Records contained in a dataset

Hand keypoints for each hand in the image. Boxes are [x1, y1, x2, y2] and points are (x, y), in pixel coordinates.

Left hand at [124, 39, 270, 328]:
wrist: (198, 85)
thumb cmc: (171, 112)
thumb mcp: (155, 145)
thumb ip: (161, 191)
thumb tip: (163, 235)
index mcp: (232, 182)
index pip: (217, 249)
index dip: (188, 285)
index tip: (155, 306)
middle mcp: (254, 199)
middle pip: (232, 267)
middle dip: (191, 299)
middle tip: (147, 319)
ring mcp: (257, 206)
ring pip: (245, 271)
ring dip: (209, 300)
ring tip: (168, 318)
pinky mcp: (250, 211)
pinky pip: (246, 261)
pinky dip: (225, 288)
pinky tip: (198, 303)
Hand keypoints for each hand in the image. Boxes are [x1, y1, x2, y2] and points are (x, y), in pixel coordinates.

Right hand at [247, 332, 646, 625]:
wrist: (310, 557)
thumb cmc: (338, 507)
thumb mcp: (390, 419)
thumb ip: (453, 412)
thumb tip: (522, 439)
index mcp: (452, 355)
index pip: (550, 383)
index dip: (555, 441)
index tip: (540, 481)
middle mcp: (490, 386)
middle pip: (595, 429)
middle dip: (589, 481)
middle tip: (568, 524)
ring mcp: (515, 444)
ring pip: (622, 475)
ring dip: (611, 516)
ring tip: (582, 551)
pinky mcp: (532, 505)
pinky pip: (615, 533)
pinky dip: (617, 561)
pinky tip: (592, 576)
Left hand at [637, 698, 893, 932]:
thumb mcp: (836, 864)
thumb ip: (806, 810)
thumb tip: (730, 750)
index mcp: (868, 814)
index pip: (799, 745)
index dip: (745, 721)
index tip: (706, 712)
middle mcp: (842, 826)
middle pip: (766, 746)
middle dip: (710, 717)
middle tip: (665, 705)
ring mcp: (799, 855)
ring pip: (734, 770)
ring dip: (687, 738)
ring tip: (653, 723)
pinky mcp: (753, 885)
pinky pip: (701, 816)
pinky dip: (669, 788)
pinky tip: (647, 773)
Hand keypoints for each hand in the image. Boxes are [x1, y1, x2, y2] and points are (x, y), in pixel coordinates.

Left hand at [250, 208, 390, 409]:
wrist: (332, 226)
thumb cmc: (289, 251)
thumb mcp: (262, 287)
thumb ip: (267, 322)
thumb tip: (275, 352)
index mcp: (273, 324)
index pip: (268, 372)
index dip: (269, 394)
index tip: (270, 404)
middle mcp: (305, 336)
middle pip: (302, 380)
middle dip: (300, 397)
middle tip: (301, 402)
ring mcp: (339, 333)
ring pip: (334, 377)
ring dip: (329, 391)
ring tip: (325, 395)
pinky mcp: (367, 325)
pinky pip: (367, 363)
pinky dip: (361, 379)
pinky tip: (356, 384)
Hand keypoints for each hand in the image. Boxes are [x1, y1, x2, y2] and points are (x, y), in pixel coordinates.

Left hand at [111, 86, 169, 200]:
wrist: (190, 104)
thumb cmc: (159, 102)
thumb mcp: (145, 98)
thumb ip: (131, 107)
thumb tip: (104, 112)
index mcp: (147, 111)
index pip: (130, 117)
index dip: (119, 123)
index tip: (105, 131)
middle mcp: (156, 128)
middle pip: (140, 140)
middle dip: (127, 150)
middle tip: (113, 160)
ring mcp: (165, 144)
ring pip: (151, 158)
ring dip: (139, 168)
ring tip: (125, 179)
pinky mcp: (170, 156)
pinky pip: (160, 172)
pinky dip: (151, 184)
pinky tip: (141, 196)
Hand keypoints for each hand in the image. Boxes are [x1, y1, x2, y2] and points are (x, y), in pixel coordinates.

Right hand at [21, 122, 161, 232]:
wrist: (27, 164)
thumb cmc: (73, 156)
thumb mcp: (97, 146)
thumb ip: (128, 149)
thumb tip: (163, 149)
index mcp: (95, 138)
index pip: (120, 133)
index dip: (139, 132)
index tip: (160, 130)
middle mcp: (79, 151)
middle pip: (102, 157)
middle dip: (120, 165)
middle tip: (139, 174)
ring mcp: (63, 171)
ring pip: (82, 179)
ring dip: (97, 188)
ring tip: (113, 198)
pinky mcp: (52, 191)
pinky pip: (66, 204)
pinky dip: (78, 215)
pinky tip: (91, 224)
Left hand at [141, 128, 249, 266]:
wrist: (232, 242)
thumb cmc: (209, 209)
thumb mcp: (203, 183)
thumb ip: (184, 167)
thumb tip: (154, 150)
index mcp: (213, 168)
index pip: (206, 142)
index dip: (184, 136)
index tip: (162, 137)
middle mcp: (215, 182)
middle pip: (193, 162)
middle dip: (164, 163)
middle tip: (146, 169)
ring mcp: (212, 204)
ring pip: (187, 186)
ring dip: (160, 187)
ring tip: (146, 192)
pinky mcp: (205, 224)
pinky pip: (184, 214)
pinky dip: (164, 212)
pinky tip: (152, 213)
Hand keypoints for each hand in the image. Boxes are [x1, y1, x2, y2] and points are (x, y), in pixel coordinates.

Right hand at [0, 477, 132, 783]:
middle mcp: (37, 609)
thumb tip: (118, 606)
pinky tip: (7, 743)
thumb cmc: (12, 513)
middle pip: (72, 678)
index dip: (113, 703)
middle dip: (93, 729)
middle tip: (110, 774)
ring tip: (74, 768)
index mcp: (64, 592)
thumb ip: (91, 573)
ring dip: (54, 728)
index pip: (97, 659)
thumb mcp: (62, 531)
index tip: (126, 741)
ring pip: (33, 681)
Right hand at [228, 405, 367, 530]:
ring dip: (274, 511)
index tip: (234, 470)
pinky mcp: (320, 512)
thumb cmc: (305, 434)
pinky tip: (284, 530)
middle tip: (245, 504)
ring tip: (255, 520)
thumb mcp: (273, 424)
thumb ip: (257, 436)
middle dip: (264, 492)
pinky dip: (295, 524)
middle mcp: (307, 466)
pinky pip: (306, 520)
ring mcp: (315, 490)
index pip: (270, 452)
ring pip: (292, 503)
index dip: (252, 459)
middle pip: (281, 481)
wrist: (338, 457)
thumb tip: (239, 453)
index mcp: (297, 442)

**Try it**
What is asked for is an exact copy of the lines above from the one containing "middle mcp: (254, 199)" through the one containing "pinky tip: (198, 303)", and only those.

**Result below**
middle mcp: (254, 199)
middle pip: (232, 267)
middle dip: (191, 299)
middle tip: (147, 319)
ring mcp: (257, 206)
ring pip: (245, 271)
ring dip: (209, 300)
ring tip: (168, 318)
pinky mcp: (250, 211)
pinky pip: (246, 261)
pinky dip: (225, 288)
pinky tip: (198, 303)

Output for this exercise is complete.